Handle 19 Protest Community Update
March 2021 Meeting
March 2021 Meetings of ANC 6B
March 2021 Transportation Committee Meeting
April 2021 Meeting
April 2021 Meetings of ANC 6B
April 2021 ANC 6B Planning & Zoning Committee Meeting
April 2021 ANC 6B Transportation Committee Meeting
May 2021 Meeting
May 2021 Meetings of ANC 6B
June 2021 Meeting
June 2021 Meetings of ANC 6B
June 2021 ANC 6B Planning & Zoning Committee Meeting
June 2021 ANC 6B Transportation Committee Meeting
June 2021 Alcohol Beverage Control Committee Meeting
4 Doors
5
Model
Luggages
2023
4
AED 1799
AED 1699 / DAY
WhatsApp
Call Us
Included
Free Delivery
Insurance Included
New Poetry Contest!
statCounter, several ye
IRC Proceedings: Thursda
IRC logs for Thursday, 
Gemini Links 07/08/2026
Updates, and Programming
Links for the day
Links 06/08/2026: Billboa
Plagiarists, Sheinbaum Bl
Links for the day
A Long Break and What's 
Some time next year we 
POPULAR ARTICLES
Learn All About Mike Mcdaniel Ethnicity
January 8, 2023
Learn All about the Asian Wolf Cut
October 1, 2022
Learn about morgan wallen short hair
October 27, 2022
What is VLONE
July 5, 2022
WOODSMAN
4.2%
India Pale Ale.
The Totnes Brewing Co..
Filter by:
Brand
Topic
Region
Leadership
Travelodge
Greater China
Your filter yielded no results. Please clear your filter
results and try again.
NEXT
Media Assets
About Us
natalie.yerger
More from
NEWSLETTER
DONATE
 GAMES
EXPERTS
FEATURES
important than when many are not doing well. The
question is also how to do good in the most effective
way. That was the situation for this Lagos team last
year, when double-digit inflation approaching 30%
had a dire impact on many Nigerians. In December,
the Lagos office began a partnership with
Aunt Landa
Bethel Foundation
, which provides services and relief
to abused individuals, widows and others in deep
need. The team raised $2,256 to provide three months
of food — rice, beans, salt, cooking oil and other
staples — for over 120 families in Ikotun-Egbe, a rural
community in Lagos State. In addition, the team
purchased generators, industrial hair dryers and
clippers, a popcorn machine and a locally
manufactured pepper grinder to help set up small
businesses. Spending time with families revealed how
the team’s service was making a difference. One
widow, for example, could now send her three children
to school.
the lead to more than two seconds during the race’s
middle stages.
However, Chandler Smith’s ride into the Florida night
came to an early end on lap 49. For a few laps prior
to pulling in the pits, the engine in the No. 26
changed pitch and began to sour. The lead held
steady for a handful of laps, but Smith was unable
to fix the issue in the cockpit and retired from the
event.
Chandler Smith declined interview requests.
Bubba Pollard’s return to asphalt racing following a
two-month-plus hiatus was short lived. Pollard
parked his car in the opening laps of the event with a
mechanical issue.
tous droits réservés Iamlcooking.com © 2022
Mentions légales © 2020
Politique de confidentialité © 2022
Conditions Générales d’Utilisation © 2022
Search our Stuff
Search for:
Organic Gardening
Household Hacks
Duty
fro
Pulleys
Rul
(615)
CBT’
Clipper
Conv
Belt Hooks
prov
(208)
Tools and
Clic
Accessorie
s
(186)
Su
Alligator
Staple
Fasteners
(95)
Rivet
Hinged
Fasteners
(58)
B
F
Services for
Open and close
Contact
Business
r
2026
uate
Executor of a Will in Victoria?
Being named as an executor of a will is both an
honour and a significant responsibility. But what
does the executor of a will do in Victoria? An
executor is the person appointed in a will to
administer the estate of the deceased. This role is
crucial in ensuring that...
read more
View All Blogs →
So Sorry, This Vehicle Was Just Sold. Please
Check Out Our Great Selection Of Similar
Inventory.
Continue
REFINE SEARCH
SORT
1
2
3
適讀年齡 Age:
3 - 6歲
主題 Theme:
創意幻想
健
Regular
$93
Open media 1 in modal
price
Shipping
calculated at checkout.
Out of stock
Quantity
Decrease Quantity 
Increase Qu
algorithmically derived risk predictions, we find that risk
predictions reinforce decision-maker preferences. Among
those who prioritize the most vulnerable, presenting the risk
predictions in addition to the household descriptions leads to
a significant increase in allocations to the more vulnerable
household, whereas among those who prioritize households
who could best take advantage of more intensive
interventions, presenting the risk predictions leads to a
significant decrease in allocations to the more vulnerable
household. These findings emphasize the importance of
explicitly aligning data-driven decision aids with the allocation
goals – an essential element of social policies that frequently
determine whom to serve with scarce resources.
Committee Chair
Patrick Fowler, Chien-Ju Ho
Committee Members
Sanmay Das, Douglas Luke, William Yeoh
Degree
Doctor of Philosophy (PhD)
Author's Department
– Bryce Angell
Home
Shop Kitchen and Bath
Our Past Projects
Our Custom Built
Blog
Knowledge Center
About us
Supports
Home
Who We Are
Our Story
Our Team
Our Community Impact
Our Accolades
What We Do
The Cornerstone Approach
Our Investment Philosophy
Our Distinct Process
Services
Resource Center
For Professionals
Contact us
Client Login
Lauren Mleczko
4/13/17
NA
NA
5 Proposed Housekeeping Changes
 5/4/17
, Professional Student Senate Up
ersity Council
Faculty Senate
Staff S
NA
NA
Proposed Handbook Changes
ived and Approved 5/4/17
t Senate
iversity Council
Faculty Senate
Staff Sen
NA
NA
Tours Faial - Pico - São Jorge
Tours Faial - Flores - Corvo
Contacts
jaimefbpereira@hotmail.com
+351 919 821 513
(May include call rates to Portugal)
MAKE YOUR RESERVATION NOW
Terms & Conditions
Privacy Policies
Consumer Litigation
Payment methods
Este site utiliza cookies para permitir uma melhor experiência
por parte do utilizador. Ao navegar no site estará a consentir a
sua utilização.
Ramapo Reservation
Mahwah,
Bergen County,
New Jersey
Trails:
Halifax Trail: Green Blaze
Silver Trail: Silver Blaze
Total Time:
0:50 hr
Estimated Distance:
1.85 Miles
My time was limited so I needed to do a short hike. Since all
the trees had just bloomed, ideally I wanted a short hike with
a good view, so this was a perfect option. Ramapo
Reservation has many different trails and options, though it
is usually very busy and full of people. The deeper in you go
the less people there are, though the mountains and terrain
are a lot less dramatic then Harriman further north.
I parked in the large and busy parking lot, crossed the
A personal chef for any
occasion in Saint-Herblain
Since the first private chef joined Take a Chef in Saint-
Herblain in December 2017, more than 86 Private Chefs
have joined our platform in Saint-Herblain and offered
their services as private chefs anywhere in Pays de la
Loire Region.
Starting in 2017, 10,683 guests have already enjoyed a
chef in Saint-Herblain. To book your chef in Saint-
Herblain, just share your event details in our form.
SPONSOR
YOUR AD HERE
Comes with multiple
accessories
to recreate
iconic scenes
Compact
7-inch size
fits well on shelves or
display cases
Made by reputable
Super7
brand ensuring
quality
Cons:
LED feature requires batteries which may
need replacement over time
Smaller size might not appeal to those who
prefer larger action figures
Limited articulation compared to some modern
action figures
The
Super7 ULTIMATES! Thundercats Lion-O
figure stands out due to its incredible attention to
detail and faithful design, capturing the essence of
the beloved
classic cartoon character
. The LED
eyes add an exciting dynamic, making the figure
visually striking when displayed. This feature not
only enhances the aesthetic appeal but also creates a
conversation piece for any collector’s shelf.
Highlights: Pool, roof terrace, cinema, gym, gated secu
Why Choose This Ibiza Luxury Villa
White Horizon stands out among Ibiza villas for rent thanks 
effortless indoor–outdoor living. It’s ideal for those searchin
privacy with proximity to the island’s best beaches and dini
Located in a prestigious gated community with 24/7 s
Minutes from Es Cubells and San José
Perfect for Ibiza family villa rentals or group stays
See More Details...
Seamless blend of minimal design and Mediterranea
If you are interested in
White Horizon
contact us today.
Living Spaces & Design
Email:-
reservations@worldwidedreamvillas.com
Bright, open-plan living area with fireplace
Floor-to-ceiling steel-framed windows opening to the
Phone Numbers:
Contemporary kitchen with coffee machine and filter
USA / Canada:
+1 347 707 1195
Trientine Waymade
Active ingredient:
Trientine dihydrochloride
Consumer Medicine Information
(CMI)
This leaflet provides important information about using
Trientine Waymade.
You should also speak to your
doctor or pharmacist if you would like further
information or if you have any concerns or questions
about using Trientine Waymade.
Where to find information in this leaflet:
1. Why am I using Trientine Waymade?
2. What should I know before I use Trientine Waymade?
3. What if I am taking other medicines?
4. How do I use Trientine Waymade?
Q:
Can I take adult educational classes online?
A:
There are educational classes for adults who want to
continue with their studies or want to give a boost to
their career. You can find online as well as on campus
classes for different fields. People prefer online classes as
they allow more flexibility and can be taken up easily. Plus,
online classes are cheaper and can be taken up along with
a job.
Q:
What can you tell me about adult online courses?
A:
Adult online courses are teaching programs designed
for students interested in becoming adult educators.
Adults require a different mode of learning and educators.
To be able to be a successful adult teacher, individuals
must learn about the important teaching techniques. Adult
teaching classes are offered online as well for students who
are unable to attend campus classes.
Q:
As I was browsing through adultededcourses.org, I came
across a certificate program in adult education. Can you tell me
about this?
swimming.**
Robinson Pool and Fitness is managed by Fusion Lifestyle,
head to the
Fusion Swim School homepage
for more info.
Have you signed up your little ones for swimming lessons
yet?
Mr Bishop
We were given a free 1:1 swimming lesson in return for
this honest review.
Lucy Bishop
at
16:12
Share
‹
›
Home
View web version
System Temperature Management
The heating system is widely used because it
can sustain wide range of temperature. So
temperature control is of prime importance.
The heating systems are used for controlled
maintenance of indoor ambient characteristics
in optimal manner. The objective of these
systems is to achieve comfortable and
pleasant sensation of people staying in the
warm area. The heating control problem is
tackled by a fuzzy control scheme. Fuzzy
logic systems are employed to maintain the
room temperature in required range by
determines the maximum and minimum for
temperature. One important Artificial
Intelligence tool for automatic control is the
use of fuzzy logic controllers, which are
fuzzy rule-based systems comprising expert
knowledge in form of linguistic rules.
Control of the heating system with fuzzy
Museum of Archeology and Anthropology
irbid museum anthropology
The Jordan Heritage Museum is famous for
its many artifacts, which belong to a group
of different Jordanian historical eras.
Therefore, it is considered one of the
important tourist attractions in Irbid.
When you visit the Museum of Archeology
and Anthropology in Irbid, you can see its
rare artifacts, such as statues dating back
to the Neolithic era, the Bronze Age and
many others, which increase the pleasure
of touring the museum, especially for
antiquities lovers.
------
- Required work
Restate exactly each line of the data from the one bearing "many others, which increase the pleasure" to the end, and add nothing.

- Solution for this exercise
many others, which increase the pleasure
of touring the museum, especially for
antiquities lovers.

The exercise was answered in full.